Source records:
╭──
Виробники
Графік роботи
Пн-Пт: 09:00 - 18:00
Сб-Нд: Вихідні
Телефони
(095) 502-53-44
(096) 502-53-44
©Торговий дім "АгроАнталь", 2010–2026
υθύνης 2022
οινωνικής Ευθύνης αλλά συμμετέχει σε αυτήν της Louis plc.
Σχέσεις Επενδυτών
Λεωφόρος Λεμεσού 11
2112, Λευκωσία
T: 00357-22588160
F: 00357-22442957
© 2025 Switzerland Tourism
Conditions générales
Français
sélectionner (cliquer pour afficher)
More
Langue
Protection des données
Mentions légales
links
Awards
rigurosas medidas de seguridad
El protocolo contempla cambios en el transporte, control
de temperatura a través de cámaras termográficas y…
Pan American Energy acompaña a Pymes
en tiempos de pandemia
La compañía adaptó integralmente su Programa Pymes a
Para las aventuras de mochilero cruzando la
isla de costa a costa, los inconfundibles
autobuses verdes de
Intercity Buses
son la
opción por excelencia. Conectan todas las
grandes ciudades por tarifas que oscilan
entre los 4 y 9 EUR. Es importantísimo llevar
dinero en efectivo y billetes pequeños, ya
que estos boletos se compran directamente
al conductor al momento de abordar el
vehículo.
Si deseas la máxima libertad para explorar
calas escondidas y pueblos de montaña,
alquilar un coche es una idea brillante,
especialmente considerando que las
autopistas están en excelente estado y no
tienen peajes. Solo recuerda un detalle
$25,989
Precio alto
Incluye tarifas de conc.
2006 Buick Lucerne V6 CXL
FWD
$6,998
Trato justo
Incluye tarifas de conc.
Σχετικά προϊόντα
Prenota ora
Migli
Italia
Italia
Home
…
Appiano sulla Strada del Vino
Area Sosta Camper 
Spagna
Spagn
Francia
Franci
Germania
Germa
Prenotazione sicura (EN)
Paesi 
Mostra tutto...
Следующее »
╰──
- **BRIEF**:
Please report every line of the records above that contains the word "Pymes".

- **OUTPUT FOR THIS EXERCISE**:
Pan American Energy acompaña a Pymes
La compañía adaptó integralmente su Programa Pymes a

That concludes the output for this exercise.